** START OF TEXT EXTRACT **

On the scoring paragraph, on subtask 2 it say: " The cost of all the gifts is either 1 or 2 ".
Try troubleshooting on this case

Can u explain the code?

Oh sorry, i mean Subtask 3.
How my code works:
Step 1:
First I sort the array. Then I set `j` to the last (largest) element and `i` to the last but one. If the last element is larger than `B`, j and `i` are decreased until an element is found that is smaller than `B` or until j is `0`. If no element is found that is smaller than `B`, the result is the lowest number. This saves time.

Step 2:
If a number is smaller than `B`, the `i-th` number is added with the found number.
If the sum is a new minimum that is greater than or equal to `B`, this sum becomes the new minimum. Then the `i-th` number is subtracted again and `i` is decreased by `1` to possibly find an even smaller minimum, which is greater than or equal to `B`.

** END OF TEXT EXTRACT **
** START OF ROWS **

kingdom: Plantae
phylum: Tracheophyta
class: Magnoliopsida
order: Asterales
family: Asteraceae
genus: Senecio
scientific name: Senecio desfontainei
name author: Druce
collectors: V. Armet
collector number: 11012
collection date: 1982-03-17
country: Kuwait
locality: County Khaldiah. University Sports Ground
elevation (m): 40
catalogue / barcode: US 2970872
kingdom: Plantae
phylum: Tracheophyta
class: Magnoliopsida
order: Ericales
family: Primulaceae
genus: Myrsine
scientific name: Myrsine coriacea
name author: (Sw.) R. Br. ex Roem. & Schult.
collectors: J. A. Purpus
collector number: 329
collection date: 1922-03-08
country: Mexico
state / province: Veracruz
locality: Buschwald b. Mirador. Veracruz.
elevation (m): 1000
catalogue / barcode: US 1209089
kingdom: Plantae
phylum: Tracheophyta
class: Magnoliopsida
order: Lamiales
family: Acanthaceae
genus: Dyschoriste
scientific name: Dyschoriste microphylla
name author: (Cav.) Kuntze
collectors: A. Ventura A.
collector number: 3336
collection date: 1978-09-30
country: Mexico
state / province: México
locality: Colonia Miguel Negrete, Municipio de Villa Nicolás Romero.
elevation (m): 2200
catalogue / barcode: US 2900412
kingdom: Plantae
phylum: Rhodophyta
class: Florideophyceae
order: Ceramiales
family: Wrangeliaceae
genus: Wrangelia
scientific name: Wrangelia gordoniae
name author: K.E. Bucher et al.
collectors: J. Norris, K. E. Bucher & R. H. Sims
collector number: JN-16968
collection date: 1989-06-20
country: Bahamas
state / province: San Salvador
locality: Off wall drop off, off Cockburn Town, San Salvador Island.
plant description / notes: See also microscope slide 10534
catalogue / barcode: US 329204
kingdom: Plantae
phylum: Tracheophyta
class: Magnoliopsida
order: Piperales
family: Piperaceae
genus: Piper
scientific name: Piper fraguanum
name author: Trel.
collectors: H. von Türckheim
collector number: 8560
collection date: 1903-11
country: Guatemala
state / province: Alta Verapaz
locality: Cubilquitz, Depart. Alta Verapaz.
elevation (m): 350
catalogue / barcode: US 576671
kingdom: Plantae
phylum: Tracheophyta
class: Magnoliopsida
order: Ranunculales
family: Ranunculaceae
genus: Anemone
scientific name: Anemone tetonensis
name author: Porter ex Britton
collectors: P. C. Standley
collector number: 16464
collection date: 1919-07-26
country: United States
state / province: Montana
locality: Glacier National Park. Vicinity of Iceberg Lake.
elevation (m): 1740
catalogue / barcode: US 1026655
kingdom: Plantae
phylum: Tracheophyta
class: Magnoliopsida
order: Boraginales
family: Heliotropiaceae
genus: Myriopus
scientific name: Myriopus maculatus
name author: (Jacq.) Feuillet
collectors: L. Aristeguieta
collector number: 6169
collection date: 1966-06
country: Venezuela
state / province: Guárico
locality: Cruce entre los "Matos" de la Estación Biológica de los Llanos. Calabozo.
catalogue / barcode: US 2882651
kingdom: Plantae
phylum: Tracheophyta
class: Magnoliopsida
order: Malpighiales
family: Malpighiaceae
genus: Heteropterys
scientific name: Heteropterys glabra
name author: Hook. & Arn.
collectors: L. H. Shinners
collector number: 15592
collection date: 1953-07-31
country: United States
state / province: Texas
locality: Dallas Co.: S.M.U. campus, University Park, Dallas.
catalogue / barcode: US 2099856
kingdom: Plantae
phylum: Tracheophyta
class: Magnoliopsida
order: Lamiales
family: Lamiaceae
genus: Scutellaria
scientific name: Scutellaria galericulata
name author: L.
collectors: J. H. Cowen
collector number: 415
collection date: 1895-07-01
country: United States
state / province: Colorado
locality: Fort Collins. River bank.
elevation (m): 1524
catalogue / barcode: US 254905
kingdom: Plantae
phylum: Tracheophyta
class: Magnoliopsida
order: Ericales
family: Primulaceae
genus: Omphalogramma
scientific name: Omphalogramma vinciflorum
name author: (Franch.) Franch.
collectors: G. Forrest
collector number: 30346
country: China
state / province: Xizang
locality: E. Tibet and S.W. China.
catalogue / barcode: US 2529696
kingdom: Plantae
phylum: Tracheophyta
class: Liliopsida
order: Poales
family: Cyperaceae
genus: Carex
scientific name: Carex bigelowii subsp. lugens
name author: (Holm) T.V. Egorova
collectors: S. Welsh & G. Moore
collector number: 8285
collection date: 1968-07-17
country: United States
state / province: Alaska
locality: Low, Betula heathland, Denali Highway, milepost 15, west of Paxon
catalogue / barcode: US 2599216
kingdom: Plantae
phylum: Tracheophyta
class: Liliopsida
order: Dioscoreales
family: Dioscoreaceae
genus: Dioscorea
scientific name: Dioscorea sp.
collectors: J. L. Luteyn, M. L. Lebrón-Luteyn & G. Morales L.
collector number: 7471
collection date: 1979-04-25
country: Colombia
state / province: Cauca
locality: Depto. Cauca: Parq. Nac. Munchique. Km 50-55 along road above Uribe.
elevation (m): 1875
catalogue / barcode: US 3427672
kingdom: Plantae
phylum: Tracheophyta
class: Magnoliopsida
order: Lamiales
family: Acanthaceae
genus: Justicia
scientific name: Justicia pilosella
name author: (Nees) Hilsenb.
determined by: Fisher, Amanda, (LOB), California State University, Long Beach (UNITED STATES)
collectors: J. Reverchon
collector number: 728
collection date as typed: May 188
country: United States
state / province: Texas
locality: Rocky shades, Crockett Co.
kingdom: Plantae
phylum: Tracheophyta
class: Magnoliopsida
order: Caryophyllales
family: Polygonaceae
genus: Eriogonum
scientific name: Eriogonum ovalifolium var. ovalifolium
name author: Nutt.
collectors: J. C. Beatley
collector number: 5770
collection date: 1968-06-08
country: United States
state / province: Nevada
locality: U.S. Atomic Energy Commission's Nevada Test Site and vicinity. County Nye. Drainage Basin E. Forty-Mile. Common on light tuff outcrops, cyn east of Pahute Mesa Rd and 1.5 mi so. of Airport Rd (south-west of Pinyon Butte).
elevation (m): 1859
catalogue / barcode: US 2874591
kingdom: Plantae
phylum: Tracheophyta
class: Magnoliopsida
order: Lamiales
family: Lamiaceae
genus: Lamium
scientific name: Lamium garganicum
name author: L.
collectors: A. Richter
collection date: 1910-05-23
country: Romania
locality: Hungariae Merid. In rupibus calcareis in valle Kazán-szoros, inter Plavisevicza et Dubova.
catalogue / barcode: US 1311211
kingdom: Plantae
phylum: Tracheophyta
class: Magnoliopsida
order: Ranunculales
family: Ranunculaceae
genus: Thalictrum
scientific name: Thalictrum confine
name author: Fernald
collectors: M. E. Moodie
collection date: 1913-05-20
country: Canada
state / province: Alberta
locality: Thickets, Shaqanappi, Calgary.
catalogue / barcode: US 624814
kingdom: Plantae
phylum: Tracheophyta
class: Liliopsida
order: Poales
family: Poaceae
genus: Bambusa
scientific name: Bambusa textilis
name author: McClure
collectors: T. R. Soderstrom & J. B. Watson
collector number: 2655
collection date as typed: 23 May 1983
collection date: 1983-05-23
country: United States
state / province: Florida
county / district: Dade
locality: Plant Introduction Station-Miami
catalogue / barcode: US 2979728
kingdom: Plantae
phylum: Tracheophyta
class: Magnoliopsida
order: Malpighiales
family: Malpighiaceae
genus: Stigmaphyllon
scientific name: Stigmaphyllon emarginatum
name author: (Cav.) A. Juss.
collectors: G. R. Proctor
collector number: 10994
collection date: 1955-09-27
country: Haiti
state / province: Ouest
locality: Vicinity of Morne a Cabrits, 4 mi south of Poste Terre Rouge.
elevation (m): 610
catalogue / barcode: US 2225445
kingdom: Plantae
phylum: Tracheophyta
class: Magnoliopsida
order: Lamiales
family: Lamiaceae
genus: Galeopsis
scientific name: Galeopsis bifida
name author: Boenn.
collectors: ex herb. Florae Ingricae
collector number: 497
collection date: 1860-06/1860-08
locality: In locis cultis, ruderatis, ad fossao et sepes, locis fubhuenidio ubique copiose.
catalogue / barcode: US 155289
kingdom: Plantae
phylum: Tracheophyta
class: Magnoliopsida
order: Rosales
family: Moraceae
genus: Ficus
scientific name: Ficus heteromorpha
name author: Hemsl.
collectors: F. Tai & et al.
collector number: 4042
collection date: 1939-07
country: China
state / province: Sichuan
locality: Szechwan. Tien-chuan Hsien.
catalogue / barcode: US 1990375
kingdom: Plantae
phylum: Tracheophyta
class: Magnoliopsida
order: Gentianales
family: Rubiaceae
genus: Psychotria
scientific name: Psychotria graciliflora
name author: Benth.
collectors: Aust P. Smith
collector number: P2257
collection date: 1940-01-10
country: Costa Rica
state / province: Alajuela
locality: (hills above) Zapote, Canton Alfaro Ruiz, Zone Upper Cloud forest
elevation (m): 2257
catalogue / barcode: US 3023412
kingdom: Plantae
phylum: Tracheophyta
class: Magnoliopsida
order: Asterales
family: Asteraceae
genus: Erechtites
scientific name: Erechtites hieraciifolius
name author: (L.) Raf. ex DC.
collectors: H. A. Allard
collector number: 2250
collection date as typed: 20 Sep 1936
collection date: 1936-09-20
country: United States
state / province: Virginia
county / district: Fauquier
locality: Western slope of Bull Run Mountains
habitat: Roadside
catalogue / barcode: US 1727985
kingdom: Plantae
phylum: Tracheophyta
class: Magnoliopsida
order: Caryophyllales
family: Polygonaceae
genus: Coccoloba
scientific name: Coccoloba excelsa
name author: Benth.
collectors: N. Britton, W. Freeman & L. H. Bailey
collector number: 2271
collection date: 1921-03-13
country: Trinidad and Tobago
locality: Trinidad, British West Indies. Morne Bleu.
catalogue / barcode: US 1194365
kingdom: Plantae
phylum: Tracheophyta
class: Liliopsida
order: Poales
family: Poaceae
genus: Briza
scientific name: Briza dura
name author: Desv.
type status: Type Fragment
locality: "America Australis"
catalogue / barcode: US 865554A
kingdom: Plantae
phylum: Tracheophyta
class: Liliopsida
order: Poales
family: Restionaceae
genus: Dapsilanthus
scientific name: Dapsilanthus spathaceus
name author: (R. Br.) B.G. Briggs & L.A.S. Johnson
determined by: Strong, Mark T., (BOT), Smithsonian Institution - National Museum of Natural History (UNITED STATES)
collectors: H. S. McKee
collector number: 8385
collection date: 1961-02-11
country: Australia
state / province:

** END OF ROWS **

**REQUIRED ACTIONS:**
1) According to the forum thread, why is `i` decreased by 1 after the `i-th` number is subtracted again? Answer in one to three sentences.
2) In Step 1 of the forum thread, which element of the sorted array is `j` set to?
3) Reproduce the part of the forum thread starting at "Oh sorry, i" and ending at "the found number.".

**CORRECT ANSWERS:**
1) After the `i-th` number is subtracted again, `i` is decreased by 1 so that the code can possibly find an even smaller minimum that is still greater than or equal to `B`.

2) `j` is set to the last, or largest, element.

3)
Oh sorry, i mean Subtask 3.
How my code works:
Step 1:
First I sort the array. Then I set `j` to the last (largest) element and `i` to the last but one. If the last element is larger than `B`, j and `i` are decreased until an element is found that is smaller than `B` or until j is `0`. If no element is found that is smaller than `B`, the result is the lowest number. This saves time.

Step 2:
If a number is smaller than `B`, the `i-th` number is added with the found number.